Michel Portail : 27/11/1935 – 12/02/2026

Sylvain

Alyn Shipton rend hommage au légendaire multi-réediste de jazz français décédé à l'âge de 90 ans

Peu de musiciens sont des multi-instrumentistes aussi accomplis que Michel Portal. Clarinettiste et saxophoniste doué, il était aussi un excellent joueur de bandonéon, le petit cousin de l'accordéon actionné par des boutons plutôt que par des touches. Je l'ai entendu pour la première fois jouer de ce dernier instrument lors d'un concert à Oxford dans les années 1990, mais j'ai ensuite été époustouflé par son jeu de sax soprano au London Jazz Festival 2011, dans un groupe avec Jack DeJohnette et Lionel Loueke. Mais Michel, né dans le Pays Basque du Sud-Ouest de la France, m'a dit (dans une émission précédant ce concert de LJF) que pendant qu'il grandissait, il voulait jouer « de tous les instruments ». Au Conservatoire de Paris au début des années 1950, il étudie la contrebasse et le cor d'harmonie, avant de s'orienter vers la clarinette.

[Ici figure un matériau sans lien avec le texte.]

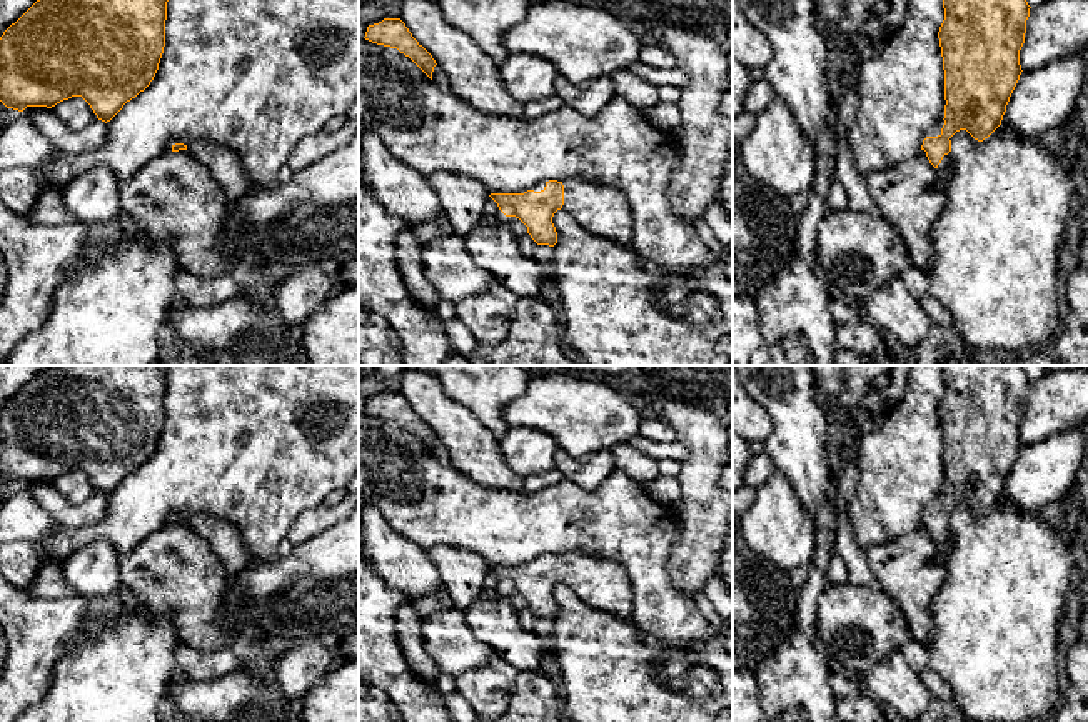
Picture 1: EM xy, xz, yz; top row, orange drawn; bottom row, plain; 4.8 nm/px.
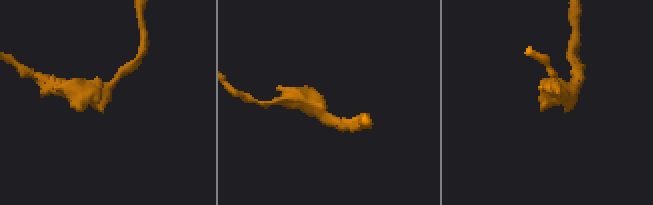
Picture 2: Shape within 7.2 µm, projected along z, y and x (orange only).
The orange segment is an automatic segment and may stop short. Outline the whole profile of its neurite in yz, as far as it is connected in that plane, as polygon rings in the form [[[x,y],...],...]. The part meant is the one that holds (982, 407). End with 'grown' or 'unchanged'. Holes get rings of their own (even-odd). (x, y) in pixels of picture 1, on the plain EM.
[[[943,365],[944,394],[938,412],[944,444],[944,492],[939,494],[926,509],[921,525],[941,550],[946,550],[953,540],[951,514],[960,504],[966,504],[975,514],[988,512],[1003,494],[1010,470],[1020,454],[1020,424],[1025,417],[1026,394],[1030,379],[1020,365]]]; grown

Son jeu de musique classique (et contemporaine) lui a valu des prix à Genève et à Budapest au début des années 1960, mais il avait déjà fait sa marque en jouant des plats plus populaires dans les groupes d'Henri Rossotti et de Perez Prado. Doublé sur toutes les anches, il combine le jeu pour le chanteur polyvalent Claude Nougaro avec des incursions dans le free jazz avec Don Cherry, Anthony Braxton et Joachim Kuhn. Il a également travaillé avec le saxophoniste britannique John Surman au début des années 1970. Il forme ensuite sa propre « Unit » en 1972, l’un des principaux groupes de free jazz français. Son album solo de 1979 Dejarmé est un tour de force d'overdubbing, dans lequel il joue tous ses instruments habituels, plus les percussions et le chant.

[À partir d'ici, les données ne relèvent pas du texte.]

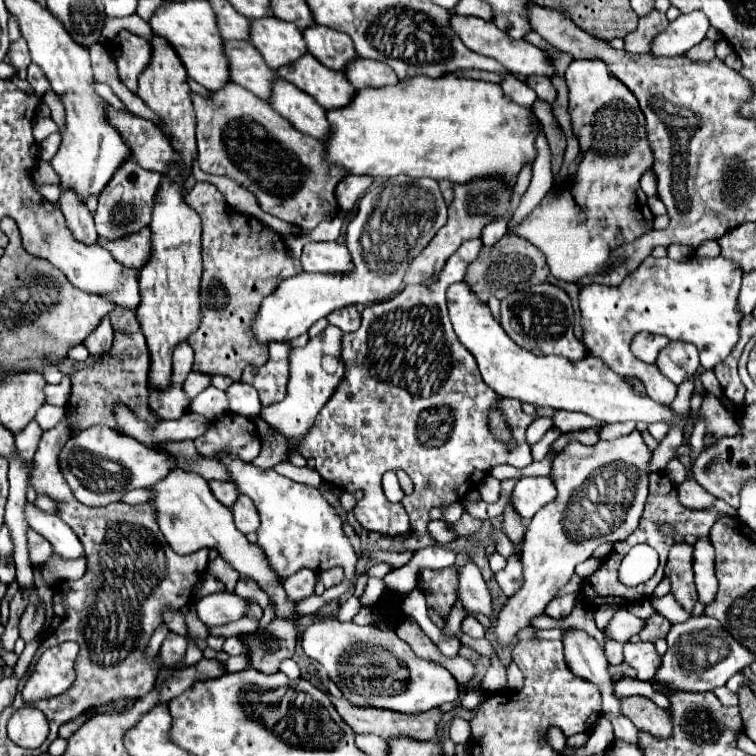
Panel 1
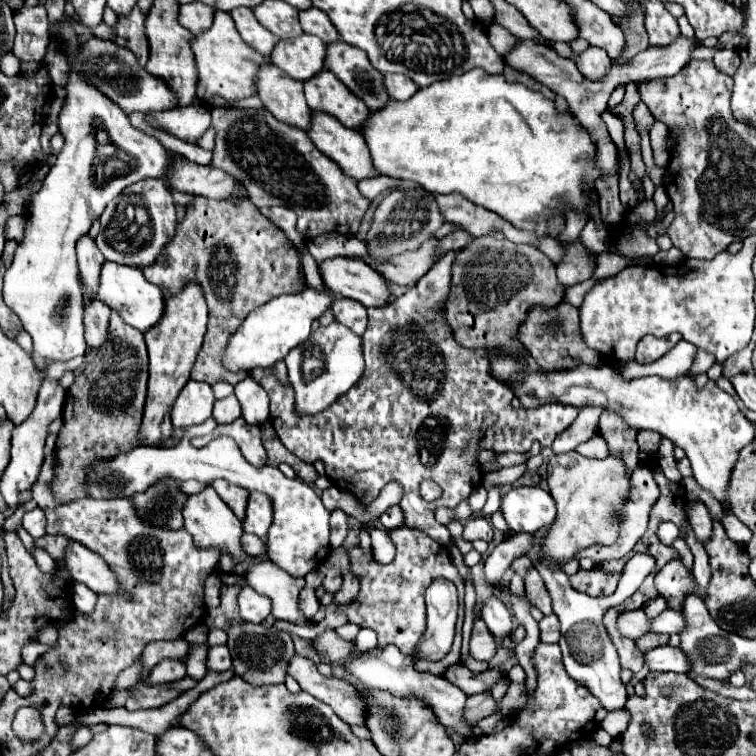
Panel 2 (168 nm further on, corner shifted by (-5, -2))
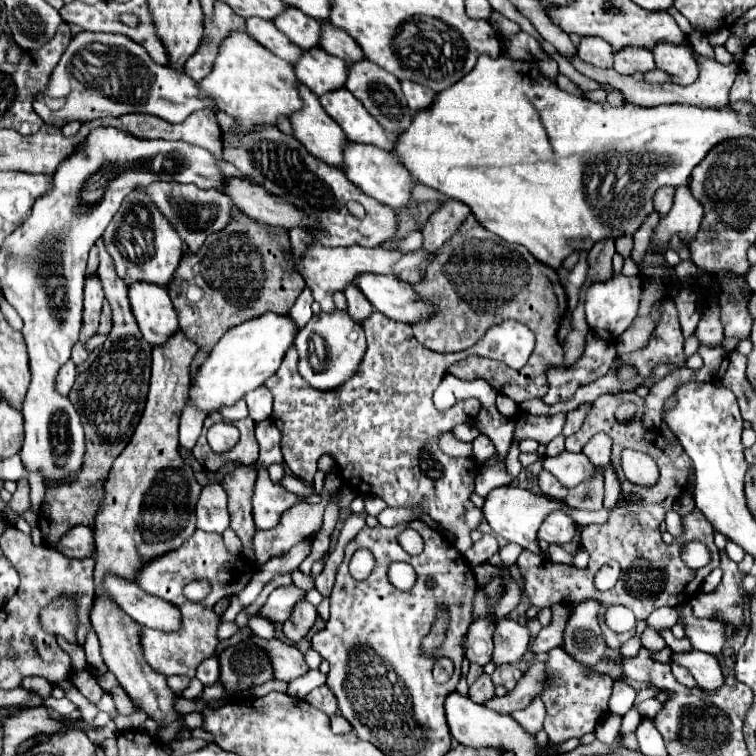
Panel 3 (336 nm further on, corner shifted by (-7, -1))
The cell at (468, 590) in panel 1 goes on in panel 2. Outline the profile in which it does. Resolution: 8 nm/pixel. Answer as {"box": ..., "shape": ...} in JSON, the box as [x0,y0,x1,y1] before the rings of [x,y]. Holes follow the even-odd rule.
{"box":[480,597,512,637],"shape":[[[488,597],[480,609],[480,615],[494,637],[504,637],[512,633],[512,615],[498,597]]]}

Au fur et à mesure que sa réputation grandissait, Portal a travaillé avec de nombreux musiciens américains ainsi qu'avec certains des plus grands joueurs européens de jazz libre et progressif. Un bon exemple est son album du Festival d'Amiens de 1987. Terre des hommes (Dreyfus) avec au casting Dave Liebman et Jack DeJohnette, aux côtés de JF Jenny-Clarke et Mino Cinélu. La même année, il enregistre Turbulence (Chant du Monde), qui est un des premiers exemples de sa longue association avec l'accordéoniste Richard Galliano. Tous deux enchaînent tournées en duo et albums (dont une collection de concerts live sur le label Dreyfus). Il a continué à travailler au plus haut niveau international, y compris l'un de mes favoris personnels, le groupe de 2010 avec Ambrose Akinmusire, Bojan Z et Scott Colley sur l'album Baliador (Émarcy). Il était également un compositeur prolifique, non seulement pour ses propres groupes, mais aussi pour des musiques de films, remportant plusieurs prix. C'est un hommage approprié que Radio France ait intitulé sa nécrologie de Michel comme « un musicien sans frontières ».

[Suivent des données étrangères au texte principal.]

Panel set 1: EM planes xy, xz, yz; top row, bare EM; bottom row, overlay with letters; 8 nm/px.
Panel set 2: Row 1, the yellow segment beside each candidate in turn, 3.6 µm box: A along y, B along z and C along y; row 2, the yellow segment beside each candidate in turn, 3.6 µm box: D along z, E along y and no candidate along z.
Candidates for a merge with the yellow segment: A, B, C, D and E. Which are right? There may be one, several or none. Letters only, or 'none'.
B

Rencontrez Sylvain, l'âme derrière Version Standard.

En tant que fondateur et éditeur en chef, Sylvain inspire et guide l'équipe avec une passion indéfectible pour le jazz. Ses contributions reflètent une vision claire et déterminée pour un média qui encourage l'appréciation, la découverte, et le respect des traditions du jazz. Sa connaissance profonde du genre et son dévouement à la culture du jazz l'ont amené à créer Version Standard en 2020, combler une lacune dans le paysage numérique et offrir aux amateurs du jazz une plateforme inclusive et exhaustive.